October 10, 2017 by Douglas McLennan Leave a Comment

This Week’s Insights: Tapping in to fan culture… How streaming has revolutionized what makes the pop charts… TV’s new season lands with an ratings thud… A Scottish theatre’s unlikely(?) compelling audience formula… Video games and the global culture.

  1. Fans Are The Most Valuable Audience: Duh. Of course. We all love people who love us. But what about fans who love somebody else? Fans are a kind of super-audience, and they can be obsessive in supporting the things (or artists) they love. And here’s the thing – being a fan is a skill, a character trait, a way of relating to art and artists. And its’ transferable. More adventurous audience cultivators know that injecting yourself into a fan base can be a good strategy. Take Opera North, in the UK: “Opera North is great at delivering obscure fan references, classical music in-jokes and offering a creative approach to backstage insight. In recent years its online and offline communications have captured the spirit of life behind the curtain.”

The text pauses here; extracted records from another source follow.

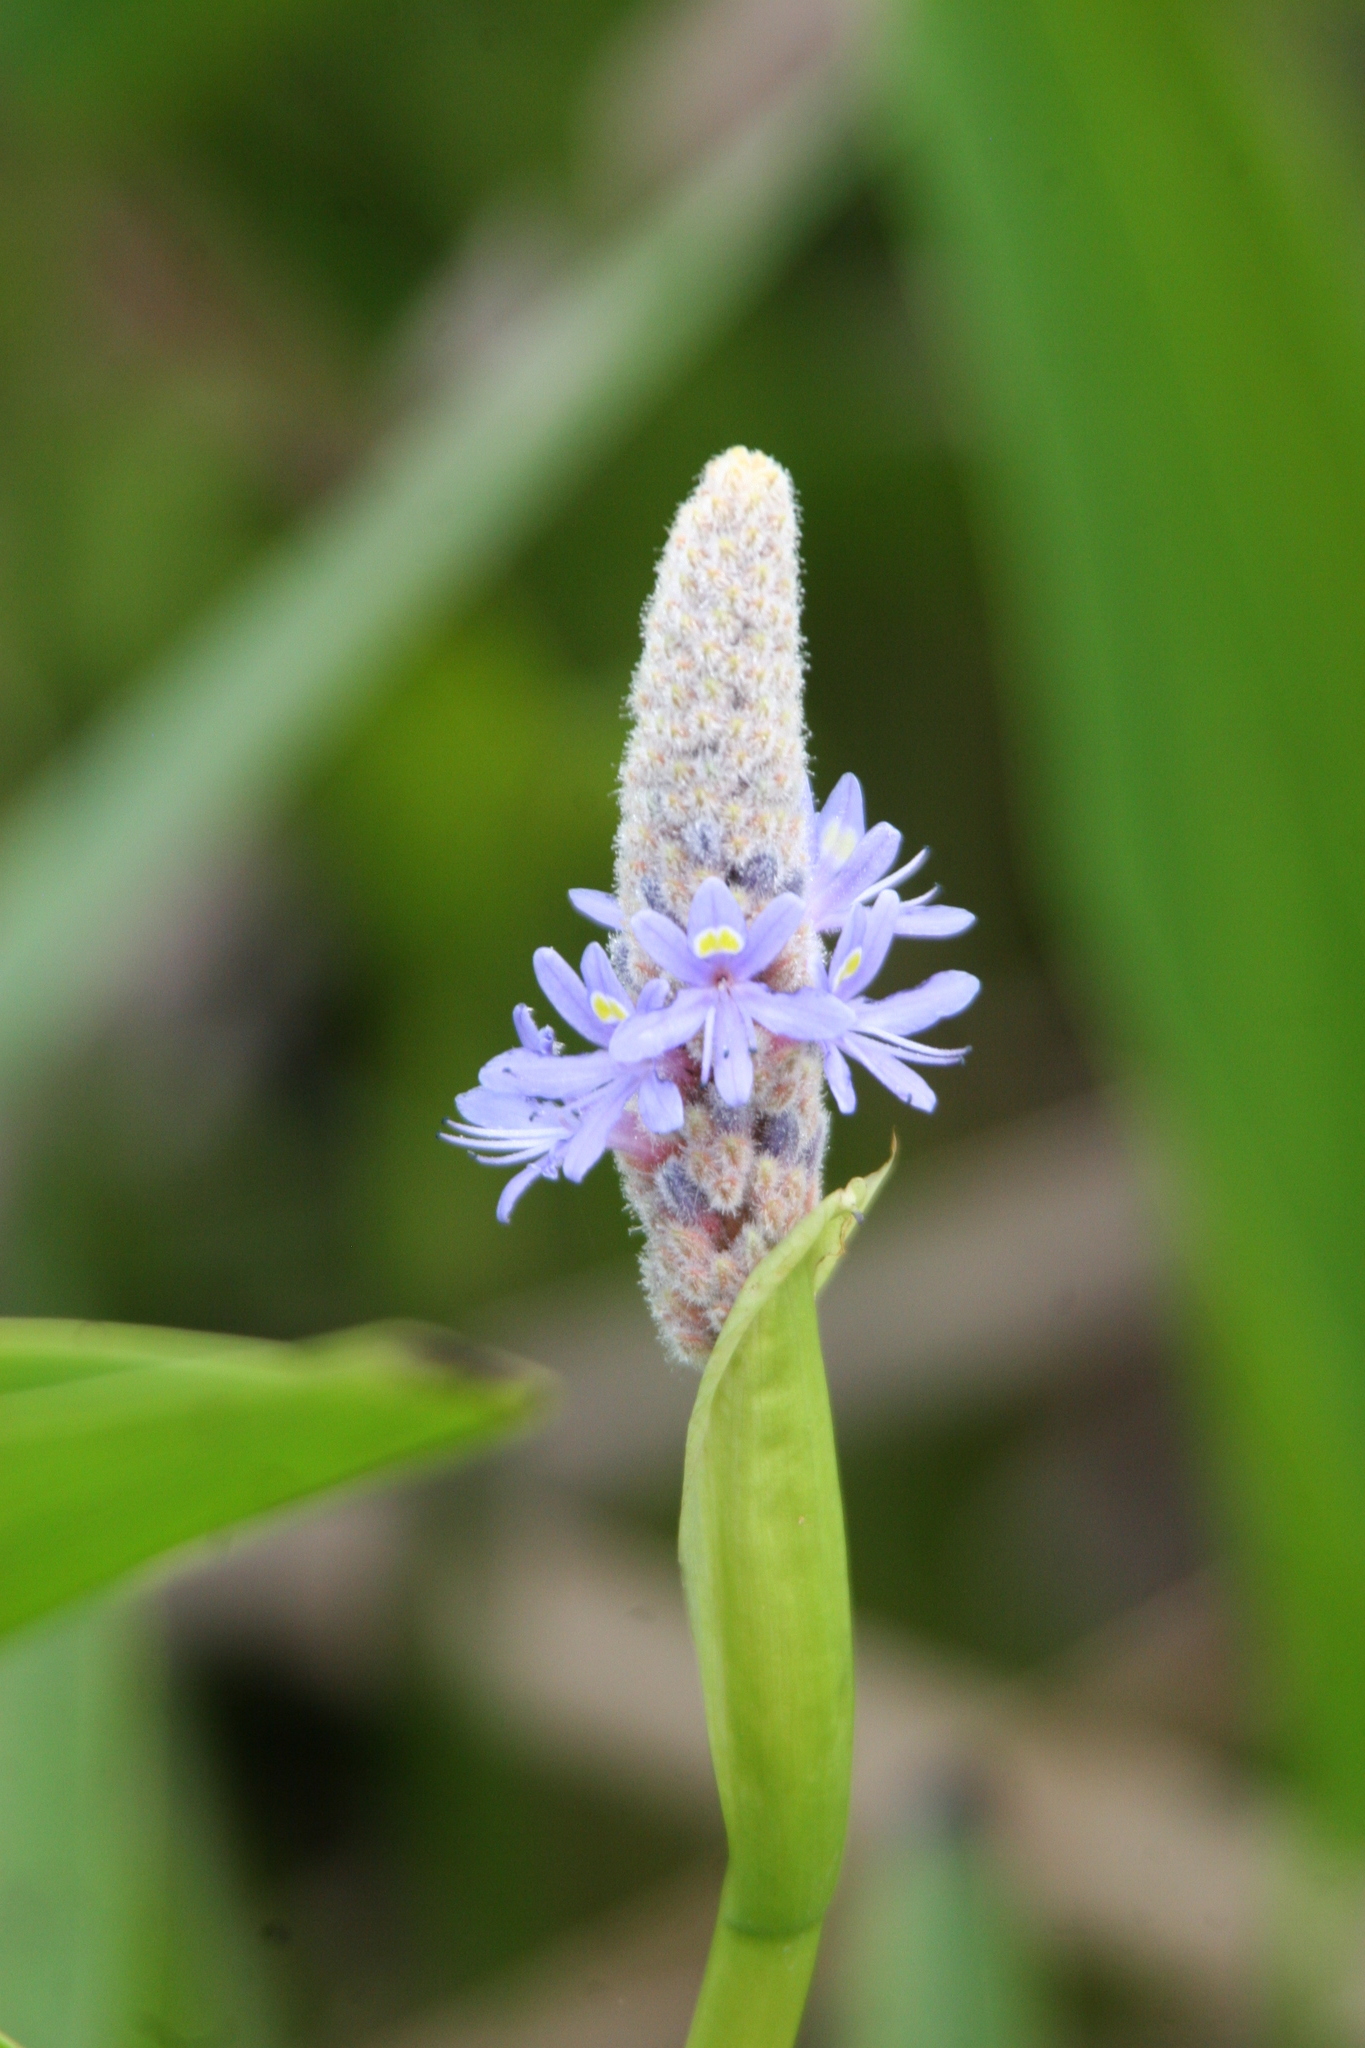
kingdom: Plantae
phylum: Tracheophyta
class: Liliopsida
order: Commelinales
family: Pontederiaceae
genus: Pontederia
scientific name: Pontederia cordata
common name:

  2. There’s Been A Revolutionary Change In The Pop Music Charts: The kinds of music topping the charts are different, of course. Pop music has always evolved with the popular taste. But today’s charts have taken a major turn, and the culprit is streaming. An on-demand culture, with music primarily listening through earbuds, is changing the ways we relate to music. One odd result? Women pop artists have been largely shut out of the charts in the past year. So why? This Atlantic piece offers some ideas.
  3. More Confirmation Of Broadcast TV’s Decline: The beginning of the fall TV season has delivered some really bad news to broadcast networks. Audiences are down. Way down. How is it possible in the era critics label a Golden Age for quality television, that audiences aren’t flocking to the good new shows (or at least checking them out)? Maybe the TV market is finally too saturated. Maybe cord-cutting is taking its toll. Or maybe fragmented attention is finally engulfing TV the way it has every other art form.
  4. Full Service Theatre (Includes Alcohol, Food And Friends): The most popular theatre in Glasgow isn’t just theatre – it’s a full-bore experience. Òran Mór is an unlikely lunchtime theatre experience launched in 2004. “Nobody could have predicted its popularity back then, but today is typical. They line up like this six days a week for 40 plays a year (plus summer and winter pantomimes), almost all of them new with just a handful of classical adaptations. The tally to date is in excess of 400, making A Play, a Pie and a Pint a bedrock of the Scottish theatre industry.”
  5. The Latest Manifestation of Culture As A Global Market: It’s been a long time since the primary market for music and movies was the United States. Movies, for example, make so much of their money in other countries that the movies Hollywood makes are increasingly driven by global appetites. The result: a string of blockbuster superhero movies that are easily translatable. Now video games. “The size and spectacle of the international gaming shows underline how the video game industry is less and less American-centric. The global games market is $105 billion, according to SuperData Research. Asia dominates with a 47 percent share, according to the video game researcher Newzoo, while North America makes up 25 percent and Latin America s 4 percent. Latin America, however, is growing the most quickly, according to Newzoo.”